I have loved Jeff Lewis since I first watched his show, Flipping Out. He is a brilliant designer and brutally honest. Add to that some biting humor and a touch of crazy and you have a really interesting man. His staff and clients and remodeling challenges wrapped up one entertaining show. I've been watching less television lately and have missed many an episode but when I heard he had a second show I had to check it out for myself.
Interior Therapy takes Jeff right to a client's home. He spends days there remodeling and designing but it ends up going much deeper. There is a disconnect in design when a person is feeling a disconnect from their life and he finds it. He digs where it is uncomfortable and begs you to trust him. At the end you have gorgeous design and people who finally feel understood.
When I purchased my first home over a decade ago it was nice to create spaces that were mine. Room by room I chose colors and painted. Room by room I moved furniture and placed accessories. With little to no budget I learned creativity. I also got bold in some spaces with crazy color combinations and bold statements. I guess two years in a beige apartment will do that to a girl. My Dad was crucial in the process. Together we fixed windows, put up wallpaper and repaired things. We were a great team. I also managed an American craft and art gallery and had access to some wonderful items to add to my home. It was mine. Though I couldn't afford the second bathroom or the major renovations that might have made it better...I did what I could and was appreciative. I loved the twist in the staircase each time I went up and down. I adored my bay window each time I watered my plants. I smiled each time I tucked my gorgeous huge wooden pocket door into the wall. I kept my french doors polished and placed colorful bottles in my big paned window to the outside world. I had my babies there. I had parties and game nights there. I had holidays there. Sure, there were issues but what house doesn't have them. It reflected the people that lived there and we cried as we said goodbye.

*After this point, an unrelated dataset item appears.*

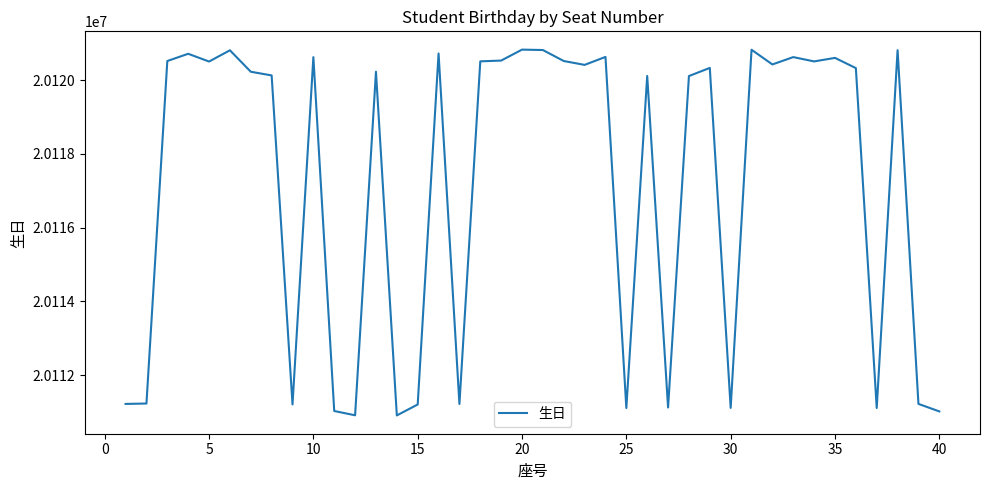

What is the difference between the maximum and minimum values?

9923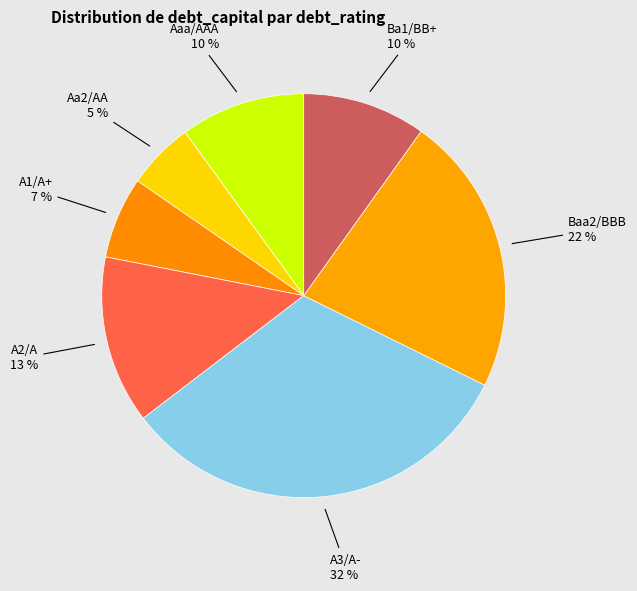

Count the number of slices in the pie.

7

I have been living in this house for years now. My parents took a lifetime of stuff and threw it in with mine. The two worlds clashed. I compromised. I settled. The funds ran low. The partners grew too old to work. And here I am years later not feeling connected to my own house at all. I live here every day but I am merely a guest in a space that has never felt like home. I have tried to make spaces better but the disconnect is always bigger than the creative burst. Now I have clutter to clean, molded basement things to haul and more purging necessary than my time permits. I have memories to move and growing children to adapt for. When I see the people struggle because Jeff wants to change things I get confused. I would love that. Jeff Lewis...take it all...paint it any color...put in anything you want. I'm open. Open for anything. Jeff? Hello? Jeff...where are you????